-- Begin Exercise input --

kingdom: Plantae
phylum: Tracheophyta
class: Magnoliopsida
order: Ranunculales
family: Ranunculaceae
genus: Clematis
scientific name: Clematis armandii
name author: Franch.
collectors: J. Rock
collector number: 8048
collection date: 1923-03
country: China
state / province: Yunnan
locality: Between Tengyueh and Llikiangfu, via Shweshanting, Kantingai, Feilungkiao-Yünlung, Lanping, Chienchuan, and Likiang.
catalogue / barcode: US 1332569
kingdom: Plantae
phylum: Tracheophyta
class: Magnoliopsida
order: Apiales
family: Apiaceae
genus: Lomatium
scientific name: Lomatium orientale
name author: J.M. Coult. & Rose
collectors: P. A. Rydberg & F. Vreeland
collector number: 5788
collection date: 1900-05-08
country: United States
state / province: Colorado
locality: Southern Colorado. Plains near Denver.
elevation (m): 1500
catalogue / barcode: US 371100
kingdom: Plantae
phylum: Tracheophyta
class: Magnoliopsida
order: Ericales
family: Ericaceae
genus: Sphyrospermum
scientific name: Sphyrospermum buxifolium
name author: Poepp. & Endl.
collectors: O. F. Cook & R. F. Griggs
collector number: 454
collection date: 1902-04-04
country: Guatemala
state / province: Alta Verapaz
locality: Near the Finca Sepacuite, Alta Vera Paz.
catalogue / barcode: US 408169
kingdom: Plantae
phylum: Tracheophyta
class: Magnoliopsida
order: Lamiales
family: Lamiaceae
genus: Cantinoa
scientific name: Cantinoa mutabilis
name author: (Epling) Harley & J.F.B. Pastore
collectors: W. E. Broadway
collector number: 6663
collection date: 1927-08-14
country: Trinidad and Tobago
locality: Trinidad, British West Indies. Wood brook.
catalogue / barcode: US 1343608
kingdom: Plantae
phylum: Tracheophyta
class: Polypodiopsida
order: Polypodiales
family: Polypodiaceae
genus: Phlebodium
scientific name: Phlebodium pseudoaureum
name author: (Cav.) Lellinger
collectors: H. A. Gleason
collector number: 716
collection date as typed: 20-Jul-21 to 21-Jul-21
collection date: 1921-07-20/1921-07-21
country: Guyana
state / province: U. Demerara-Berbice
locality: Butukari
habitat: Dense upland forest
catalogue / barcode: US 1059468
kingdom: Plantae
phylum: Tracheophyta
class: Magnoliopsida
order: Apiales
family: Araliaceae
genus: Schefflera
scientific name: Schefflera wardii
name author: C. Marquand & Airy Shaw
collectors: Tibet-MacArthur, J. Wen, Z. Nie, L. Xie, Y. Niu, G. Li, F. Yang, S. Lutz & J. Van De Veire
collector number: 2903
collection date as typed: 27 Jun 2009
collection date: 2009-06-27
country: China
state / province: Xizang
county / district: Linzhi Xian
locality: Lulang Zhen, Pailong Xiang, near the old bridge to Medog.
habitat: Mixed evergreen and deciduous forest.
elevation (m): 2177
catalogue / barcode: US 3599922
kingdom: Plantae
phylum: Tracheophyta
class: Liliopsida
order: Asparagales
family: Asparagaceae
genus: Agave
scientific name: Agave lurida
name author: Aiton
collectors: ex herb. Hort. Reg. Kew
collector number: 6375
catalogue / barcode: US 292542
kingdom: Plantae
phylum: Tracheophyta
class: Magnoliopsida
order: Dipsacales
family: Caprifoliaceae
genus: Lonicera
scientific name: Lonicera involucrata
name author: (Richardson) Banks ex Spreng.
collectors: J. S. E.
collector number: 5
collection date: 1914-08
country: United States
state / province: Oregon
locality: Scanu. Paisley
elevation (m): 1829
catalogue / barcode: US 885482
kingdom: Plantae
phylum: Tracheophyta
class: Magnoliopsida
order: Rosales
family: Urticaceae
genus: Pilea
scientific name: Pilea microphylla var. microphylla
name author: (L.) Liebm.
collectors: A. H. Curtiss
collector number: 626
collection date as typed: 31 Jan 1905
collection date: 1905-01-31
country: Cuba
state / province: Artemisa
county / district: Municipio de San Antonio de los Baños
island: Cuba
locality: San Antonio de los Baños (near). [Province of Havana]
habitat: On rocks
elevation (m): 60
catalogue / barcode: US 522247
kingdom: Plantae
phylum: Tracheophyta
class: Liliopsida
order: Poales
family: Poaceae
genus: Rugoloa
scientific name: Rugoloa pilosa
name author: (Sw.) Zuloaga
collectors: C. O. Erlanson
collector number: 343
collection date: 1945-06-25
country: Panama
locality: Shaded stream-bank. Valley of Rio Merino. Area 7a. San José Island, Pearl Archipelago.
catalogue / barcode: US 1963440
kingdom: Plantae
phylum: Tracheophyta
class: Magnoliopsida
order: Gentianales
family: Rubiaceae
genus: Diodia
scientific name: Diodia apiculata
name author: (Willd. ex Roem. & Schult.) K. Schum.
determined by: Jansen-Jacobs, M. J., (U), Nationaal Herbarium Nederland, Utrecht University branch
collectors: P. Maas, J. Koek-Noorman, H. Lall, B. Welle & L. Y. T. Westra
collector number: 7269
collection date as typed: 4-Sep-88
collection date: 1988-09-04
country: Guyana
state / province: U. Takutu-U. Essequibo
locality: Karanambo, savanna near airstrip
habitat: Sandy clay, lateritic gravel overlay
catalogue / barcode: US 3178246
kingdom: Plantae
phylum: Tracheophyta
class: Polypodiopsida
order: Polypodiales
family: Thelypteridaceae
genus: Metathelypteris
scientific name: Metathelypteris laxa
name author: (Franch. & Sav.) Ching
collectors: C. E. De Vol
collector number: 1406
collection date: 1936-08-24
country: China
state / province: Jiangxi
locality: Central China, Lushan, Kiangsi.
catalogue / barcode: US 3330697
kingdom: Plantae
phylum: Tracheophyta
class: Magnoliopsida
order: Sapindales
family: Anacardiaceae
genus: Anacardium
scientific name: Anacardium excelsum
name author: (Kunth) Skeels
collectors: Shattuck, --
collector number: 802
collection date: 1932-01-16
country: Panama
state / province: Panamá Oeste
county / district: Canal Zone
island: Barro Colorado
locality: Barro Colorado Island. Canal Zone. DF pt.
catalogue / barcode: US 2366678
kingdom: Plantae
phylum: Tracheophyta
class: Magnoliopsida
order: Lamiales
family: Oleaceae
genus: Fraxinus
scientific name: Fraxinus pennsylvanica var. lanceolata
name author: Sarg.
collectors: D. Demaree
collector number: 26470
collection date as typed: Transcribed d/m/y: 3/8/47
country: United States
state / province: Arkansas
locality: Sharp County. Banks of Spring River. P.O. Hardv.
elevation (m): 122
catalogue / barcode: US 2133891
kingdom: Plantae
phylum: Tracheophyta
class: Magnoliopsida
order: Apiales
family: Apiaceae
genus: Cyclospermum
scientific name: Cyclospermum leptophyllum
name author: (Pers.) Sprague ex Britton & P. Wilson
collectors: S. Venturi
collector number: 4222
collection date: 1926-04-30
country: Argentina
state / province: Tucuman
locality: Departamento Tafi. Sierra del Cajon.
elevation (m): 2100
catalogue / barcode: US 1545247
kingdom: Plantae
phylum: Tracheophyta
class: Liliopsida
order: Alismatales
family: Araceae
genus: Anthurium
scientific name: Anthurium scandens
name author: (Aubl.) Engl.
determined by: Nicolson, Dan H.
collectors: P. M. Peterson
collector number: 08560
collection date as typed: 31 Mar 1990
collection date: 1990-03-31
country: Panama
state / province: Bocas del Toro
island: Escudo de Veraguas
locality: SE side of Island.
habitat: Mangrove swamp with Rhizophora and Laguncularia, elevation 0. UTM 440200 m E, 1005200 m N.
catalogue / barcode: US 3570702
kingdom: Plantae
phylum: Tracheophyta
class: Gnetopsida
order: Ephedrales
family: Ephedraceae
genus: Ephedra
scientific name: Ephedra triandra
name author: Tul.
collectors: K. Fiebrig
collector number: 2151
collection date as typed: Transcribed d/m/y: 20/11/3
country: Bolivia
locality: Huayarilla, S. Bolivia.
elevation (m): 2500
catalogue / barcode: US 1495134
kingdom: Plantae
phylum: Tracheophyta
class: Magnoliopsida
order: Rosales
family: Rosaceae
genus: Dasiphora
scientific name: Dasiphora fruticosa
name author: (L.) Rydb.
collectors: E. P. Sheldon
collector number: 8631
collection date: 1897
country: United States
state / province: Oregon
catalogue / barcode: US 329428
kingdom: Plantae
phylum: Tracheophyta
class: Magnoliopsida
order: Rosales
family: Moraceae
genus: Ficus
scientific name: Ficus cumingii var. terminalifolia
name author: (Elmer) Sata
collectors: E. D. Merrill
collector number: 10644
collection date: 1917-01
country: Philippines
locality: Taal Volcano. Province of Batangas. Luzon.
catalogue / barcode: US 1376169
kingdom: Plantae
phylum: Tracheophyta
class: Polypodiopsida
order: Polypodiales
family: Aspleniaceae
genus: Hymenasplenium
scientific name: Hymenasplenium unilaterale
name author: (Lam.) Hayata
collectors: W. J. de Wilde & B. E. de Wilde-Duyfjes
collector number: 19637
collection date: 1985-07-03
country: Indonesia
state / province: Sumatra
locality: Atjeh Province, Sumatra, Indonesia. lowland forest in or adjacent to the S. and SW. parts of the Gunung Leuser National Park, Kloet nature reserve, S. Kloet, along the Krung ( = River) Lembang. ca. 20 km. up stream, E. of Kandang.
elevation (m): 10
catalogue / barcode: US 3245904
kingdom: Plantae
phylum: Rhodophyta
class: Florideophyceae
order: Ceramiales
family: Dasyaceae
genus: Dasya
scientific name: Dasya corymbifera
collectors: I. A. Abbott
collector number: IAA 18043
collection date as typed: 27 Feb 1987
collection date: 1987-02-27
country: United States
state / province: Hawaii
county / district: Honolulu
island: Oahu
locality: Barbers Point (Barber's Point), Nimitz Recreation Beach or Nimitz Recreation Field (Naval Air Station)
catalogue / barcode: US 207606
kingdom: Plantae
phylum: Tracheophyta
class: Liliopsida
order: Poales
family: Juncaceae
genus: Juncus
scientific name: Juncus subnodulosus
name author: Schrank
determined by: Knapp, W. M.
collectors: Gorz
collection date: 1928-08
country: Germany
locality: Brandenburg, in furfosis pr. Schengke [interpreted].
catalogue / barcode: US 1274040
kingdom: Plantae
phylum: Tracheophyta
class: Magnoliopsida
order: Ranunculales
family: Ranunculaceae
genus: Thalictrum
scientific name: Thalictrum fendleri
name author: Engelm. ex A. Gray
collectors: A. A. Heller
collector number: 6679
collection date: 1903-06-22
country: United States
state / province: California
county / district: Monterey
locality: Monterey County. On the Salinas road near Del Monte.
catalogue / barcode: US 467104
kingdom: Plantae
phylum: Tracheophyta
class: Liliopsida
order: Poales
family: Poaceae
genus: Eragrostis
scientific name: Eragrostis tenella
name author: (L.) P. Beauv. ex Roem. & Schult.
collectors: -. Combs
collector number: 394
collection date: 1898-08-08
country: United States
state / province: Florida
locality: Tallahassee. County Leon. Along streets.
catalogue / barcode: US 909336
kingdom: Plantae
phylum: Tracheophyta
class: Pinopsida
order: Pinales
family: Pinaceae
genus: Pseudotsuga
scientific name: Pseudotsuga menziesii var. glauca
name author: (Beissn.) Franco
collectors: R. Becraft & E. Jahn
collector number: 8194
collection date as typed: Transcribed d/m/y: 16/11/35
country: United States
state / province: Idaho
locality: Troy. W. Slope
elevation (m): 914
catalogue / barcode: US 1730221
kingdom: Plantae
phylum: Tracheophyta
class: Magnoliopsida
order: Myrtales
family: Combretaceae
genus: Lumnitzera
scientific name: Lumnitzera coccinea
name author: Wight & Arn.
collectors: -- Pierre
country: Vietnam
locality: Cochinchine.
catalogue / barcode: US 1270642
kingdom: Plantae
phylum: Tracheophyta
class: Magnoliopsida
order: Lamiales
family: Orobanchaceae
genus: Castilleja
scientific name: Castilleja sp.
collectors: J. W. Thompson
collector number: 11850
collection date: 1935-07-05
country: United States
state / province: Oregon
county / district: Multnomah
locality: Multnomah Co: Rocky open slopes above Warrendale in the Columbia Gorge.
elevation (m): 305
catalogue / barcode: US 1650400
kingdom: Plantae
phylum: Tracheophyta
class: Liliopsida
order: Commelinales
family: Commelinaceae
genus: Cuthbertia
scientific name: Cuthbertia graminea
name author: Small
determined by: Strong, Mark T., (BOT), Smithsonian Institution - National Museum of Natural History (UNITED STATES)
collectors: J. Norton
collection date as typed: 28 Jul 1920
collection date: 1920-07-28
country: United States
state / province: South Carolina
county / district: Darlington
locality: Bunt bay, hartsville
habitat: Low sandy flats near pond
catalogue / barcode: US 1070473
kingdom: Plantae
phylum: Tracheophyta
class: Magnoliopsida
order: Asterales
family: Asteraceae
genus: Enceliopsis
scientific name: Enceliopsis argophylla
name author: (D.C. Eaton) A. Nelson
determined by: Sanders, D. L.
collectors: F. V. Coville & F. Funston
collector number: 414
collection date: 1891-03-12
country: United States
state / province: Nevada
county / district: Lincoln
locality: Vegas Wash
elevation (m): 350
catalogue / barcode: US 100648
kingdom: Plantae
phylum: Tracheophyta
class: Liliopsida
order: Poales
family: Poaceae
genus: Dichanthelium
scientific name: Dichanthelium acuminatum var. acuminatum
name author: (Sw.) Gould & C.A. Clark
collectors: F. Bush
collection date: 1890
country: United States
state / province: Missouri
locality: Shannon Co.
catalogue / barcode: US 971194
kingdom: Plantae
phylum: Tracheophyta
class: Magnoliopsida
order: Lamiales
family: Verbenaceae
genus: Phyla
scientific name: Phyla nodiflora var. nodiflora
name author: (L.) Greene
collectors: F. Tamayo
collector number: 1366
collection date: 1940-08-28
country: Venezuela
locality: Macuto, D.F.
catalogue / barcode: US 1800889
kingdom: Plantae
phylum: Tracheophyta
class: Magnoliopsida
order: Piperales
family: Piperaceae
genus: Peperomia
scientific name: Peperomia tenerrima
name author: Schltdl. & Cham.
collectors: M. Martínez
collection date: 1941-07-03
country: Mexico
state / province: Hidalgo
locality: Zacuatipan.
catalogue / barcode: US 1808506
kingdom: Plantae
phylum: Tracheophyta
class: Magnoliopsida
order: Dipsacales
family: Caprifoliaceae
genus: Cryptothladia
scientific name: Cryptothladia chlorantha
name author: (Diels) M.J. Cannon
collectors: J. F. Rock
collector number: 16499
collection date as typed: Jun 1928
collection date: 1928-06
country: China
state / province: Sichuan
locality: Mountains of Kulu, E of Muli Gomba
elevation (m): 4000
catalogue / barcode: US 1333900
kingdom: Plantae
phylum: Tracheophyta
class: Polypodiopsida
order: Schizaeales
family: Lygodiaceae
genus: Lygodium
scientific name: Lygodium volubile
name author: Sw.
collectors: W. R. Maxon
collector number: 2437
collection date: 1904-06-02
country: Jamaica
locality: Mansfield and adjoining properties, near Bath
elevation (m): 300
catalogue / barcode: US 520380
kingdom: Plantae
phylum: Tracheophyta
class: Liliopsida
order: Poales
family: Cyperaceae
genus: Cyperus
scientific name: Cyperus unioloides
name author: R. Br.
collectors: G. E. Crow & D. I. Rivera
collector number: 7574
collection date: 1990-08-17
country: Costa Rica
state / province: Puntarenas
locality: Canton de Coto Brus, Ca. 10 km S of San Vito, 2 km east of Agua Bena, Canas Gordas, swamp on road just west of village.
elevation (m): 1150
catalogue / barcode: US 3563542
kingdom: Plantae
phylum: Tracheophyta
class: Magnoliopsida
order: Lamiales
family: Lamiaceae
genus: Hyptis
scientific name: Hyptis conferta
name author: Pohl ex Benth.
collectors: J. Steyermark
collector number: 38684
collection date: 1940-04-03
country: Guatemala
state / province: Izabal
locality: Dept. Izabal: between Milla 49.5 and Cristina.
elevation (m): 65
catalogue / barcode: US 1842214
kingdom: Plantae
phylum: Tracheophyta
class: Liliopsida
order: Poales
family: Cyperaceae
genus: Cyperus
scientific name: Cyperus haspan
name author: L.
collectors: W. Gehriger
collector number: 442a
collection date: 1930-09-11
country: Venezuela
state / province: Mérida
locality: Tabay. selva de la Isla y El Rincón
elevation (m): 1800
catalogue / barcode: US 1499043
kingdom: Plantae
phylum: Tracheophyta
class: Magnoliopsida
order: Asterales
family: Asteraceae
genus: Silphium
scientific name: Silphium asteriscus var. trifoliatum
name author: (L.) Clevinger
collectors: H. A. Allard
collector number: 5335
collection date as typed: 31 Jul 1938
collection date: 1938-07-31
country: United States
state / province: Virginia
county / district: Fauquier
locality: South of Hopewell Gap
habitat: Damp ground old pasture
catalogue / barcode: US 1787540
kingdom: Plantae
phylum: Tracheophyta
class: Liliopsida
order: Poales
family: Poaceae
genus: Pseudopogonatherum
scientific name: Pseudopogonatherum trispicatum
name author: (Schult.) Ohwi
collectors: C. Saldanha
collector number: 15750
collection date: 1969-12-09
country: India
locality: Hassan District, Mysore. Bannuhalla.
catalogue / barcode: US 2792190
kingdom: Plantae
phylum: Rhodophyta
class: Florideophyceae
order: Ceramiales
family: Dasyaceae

-- End Exercise input --

▸ **Task to carry out**
Start at the line containing "collector number: 6679" and stop after the line containing "family: Pinaceae". Give those lines again with "collection date" changed to "date collected" and everything else unchanged.

▸ **Complete output**
collector number: 6679
date collected: 1903-06-22
country: United States
state / province: California
county / district: Monterey
locality: Monterey County. On the Salinas road near Del Monte.
catalogue / barcode: US 467104
kingdom: Plantae
phylum: Tracheophyta
class: Liliopsida
order: Poales
family: Poaceae
genus: Eragrostis
scientific name: Eragrostis tenella
name author: (L.) P. Beauv. ex Roem. & Schult.
collectors: -. Combs
collector number: 394
date collected: 1898-08-08
country: United States
state / province: Florida
locality: Tallahassee. County Leon. Along streets.
catalogue / barcode: US 909336
kingdom: Plantae
phylum: Tracheophyta
class: Pinopsida
order: Pinales
family: Pinaceae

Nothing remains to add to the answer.